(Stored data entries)
Segment Open

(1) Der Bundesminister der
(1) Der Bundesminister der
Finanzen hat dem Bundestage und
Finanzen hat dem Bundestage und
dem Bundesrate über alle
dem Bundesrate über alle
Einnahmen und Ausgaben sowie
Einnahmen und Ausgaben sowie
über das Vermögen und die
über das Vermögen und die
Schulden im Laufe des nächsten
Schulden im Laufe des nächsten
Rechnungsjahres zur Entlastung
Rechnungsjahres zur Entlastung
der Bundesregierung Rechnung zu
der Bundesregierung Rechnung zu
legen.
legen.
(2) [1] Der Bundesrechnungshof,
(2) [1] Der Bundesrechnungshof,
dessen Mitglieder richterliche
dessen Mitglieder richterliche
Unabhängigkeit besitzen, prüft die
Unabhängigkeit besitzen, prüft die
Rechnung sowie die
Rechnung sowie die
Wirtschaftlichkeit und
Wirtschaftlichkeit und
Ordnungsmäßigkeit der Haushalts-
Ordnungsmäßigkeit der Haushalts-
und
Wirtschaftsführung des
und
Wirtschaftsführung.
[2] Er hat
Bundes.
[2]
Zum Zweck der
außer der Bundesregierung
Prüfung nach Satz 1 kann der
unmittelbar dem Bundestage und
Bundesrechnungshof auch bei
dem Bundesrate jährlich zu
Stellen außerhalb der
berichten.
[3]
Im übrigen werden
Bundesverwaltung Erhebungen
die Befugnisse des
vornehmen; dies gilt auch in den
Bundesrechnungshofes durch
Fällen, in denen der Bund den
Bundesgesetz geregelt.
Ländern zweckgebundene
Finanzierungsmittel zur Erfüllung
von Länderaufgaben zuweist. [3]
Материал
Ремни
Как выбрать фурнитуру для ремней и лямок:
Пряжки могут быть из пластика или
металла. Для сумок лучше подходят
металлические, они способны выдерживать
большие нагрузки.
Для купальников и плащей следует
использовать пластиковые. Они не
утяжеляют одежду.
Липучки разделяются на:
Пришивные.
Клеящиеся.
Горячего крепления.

Segment Closed

* [TASK GOAL]
An exact copy of every record above is needed. Write it out word for word.

* [RESPONSE TO THIS TASK]
(1) Der Bundesminister der
(1) Der Bundesminister der
Finanzen hat dem Bundestage und
Finanzen hat dem Bundestage und
dem Bundesrate über alle
dem Bundesrate über alle
Einnahmen und Ausgaben sowie
Einnahmen und Ausgaben sowie
über das Vermögen und die
über das Vermögen und die
Schulden im Laufe des nächsten
Schulden im Laufe des nächsten
Rechnungsjahres zur Entlastung
Rechnungsjahres zur Entlastung
der Bundesregierung Rechnung zu
der Bundesregierung Rechnung zu
legen.
legen.
(2) [1] Der Bundesrechnungshof,
(2) [1] Der Bundesrechnungshof,
dessen Mitglieder richterliche
dessen Mitglieder richterliche
Unabhängigkeit besitzen, prüft die
Unabhängigkeit besitzen, prüft die
Rechnung sowie die
Rechnung sowie die
Wirtschaftlichkeit und
Wirtschaftlichkeit und
Ordnungsmäßigkeit der Haushalts-
Ordnungsmäßigkeit der Haushalts-
und
Wirtschaftsführung des
und
Wirtschaftsführung.
[2] Er hat
Bundes.
[2]
Zum Zweck der
außer der Bundesregierung
Prüfung nach Satz 1 kann der
unmittelbar dem Bundestage und
Bundesrechnungshof auch bei
dem Bundesrate jährlich zu
Stellen außerhalb der
berichten.
[3]
Im übrigen werden
Bundesverwaltung Erhebungen
die Befugnisse des
vornehmen; dies gilt auch in den
Bundesrechnungshofes durch
Fällen, in denen der Bund den
Bundesgesetz geregelt.
Ländern zweckgebundene
Finanzierungsmittel zur Erfüllung
von Länderaufgaben zuweist. [3]
Материал
Ремни
Как выбрать фурнитуру для ремней и лямок:
Пряжки могут быть из пластика или
металла. Для сумок лучше подходят
металлические, они способны выдерживать
большие нагрузки.
Для купальников и плащей следует
использовать пластиковые. Они не
утяжеляют одежду.
Липучки разделяются на:
Пришивные.
Клеящиеся.
Горячего крепления.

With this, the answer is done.